A shell is a command line program that allows you to start other programs, do some job control, do simple programming, chain other programs together via pipes, etc. Your default shell is usually stored in the environment variable $SHELL. It might be bash, tcsh, ksh, or something like that. On Windows, it would probably be cmd.

AnsiTerm: ‘M-x term’ or ‘M-x ansi-term’ runs a full vt100 emulation, running your default shell. Ordinary Emacs keybindings are only available via the ‘C-c’ prefix.

ShellMode: ‘M-x shell’ is dumb terminal emulation, running your default shell. Ordinary Emacs keybindings are available.

EmacsShell: ‘M-x eshell’ is even dumber, doesn’t emulate anything, and runs a shell written in EmacsLisp. That’s why it is available on every system Emacs runs on. You can run elisp functions as commands. All Emacs keybindings are available.
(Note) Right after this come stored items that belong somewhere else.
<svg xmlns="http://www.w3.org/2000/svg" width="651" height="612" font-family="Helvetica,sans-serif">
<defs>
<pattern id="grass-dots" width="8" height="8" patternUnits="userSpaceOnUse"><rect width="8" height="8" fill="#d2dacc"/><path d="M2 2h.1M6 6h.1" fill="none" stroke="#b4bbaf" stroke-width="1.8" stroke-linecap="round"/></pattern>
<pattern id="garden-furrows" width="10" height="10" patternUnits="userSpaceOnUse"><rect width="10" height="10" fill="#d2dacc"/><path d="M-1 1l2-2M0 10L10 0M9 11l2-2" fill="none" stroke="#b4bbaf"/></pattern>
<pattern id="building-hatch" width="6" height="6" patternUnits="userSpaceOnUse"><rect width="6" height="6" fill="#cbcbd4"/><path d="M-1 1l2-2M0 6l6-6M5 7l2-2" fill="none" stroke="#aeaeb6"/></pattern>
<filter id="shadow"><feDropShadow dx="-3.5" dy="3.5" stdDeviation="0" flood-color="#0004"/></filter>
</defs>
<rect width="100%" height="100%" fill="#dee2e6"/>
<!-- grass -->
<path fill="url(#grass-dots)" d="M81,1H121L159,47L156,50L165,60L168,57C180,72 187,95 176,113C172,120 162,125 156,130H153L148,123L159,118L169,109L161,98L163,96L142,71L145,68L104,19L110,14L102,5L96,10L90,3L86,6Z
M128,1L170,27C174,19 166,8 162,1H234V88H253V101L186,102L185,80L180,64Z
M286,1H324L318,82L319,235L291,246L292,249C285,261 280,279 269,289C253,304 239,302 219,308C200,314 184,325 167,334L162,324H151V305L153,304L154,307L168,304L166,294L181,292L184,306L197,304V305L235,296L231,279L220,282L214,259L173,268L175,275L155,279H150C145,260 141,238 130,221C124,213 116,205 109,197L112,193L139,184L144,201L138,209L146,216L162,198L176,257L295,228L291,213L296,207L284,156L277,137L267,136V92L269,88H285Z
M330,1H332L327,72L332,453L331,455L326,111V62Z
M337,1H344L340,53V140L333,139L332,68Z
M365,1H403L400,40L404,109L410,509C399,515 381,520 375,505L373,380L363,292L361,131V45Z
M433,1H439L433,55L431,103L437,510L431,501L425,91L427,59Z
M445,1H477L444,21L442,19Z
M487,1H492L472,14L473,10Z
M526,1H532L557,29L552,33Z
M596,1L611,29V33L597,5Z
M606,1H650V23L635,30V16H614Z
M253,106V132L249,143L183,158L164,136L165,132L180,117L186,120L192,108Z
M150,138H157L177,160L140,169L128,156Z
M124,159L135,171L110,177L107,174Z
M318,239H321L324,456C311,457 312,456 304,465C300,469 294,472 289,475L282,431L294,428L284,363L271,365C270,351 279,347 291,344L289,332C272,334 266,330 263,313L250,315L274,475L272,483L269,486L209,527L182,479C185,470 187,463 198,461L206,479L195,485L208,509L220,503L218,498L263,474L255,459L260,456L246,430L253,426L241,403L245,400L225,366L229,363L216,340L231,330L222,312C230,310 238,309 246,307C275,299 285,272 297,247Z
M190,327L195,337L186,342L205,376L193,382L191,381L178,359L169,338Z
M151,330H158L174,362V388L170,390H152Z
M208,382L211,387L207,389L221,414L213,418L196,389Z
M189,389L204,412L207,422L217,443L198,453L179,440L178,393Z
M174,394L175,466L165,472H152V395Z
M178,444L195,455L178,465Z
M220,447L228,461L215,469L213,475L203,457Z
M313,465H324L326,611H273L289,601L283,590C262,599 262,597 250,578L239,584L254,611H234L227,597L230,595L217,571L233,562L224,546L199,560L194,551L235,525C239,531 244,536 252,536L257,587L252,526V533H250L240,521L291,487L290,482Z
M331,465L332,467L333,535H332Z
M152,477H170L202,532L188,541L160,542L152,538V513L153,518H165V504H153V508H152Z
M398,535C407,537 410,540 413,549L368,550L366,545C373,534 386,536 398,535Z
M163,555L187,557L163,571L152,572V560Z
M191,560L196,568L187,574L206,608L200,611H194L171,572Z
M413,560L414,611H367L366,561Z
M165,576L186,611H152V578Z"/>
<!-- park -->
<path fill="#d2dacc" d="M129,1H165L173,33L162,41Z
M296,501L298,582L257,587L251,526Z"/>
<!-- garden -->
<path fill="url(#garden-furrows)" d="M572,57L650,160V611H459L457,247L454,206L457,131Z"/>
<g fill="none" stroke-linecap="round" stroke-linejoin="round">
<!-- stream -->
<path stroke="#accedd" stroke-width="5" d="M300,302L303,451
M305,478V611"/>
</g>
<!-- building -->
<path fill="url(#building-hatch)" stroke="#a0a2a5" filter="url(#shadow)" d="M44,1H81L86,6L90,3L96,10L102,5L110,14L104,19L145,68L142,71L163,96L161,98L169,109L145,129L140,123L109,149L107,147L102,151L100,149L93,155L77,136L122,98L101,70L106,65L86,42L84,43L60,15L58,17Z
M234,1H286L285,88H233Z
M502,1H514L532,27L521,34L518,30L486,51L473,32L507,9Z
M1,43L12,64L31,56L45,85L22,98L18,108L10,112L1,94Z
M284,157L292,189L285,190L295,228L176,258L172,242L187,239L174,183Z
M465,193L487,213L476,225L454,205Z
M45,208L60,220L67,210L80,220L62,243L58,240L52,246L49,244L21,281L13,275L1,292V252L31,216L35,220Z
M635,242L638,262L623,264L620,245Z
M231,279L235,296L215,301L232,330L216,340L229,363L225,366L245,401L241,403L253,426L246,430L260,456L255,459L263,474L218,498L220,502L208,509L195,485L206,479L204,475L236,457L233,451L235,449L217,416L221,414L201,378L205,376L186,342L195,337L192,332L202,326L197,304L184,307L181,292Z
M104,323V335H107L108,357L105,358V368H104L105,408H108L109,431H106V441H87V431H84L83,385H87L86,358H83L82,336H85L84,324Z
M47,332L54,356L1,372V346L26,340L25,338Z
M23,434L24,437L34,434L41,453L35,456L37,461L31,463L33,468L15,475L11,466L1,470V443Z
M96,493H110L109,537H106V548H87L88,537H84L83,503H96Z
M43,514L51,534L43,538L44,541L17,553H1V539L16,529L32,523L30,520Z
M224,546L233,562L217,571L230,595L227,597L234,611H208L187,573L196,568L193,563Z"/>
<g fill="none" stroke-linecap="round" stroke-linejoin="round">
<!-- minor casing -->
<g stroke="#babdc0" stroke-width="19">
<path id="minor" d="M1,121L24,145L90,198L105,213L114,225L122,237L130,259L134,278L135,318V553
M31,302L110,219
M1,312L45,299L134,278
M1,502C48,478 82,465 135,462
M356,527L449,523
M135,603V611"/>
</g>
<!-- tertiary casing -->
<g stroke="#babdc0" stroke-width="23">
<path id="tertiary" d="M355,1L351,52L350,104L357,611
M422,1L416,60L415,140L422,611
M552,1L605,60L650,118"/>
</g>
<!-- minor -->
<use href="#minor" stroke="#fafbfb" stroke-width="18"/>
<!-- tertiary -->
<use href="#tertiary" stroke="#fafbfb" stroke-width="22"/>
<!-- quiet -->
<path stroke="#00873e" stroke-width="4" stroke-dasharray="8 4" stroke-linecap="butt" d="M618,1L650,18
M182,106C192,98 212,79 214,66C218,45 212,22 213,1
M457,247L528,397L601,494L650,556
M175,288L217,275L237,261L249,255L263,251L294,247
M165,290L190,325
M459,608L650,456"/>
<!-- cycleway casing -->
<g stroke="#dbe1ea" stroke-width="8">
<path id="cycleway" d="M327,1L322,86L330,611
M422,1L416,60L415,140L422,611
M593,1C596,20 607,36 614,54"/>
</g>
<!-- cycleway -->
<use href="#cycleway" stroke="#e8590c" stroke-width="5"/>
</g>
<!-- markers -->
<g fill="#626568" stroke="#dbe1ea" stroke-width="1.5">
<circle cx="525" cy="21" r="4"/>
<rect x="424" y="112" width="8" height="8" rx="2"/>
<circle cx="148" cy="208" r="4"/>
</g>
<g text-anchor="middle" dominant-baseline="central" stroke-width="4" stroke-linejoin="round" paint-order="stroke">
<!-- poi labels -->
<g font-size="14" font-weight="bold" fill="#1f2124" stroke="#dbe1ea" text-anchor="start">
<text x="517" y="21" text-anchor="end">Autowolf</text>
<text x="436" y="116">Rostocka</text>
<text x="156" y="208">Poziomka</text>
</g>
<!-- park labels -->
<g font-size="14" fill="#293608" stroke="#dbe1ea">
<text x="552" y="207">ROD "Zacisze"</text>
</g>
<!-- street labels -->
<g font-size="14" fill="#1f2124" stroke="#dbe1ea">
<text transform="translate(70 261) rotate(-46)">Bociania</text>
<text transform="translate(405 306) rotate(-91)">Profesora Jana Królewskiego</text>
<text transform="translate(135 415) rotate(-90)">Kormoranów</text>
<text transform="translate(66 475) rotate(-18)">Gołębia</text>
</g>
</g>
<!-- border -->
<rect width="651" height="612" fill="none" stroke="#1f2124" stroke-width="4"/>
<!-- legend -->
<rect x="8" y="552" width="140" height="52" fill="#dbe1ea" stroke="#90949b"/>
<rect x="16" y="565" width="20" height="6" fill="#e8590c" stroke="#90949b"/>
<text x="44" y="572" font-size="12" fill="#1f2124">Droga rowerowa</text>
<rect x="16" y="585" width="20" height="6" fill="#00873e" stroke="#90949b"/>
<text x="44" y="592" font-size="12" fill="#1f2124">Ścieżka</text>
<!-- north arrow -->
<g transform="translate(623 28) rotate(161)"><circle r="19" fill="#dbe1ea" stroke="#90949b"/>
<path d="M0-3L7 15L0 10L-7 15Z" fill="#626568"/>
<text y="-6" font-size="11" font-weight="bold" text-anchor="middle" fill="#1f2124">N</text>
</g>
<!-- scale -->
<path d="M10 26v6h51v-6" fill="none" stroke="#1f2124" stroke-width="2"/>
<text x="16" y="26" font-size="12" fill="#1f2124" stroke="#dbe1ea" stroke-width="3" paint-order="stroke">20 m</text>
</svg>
However, the package Eat can be used to add terminal emulation to it.

ShellPop: A utility which helps you pop up and pop out shell buffer easily.

Eat: Full-fledged and reasonably fast terminal emulator in pure EmacsLisp, also integrates with EmacsShell to provide terminal emulation in it.

vterm: Full-fledged terminal emulator, powered by libvterm.

There are several modes that look alike but don’t run a shell. Examples include all command-line interfaces that connect to dedicated interpreters such as CommonLisp, Scheme, SQL, etc.


EevMode is different from these modes above. Eev can send a part of buffer to a shell that uses another terminal. Eev opens up another method to deal with a shell in Emacs.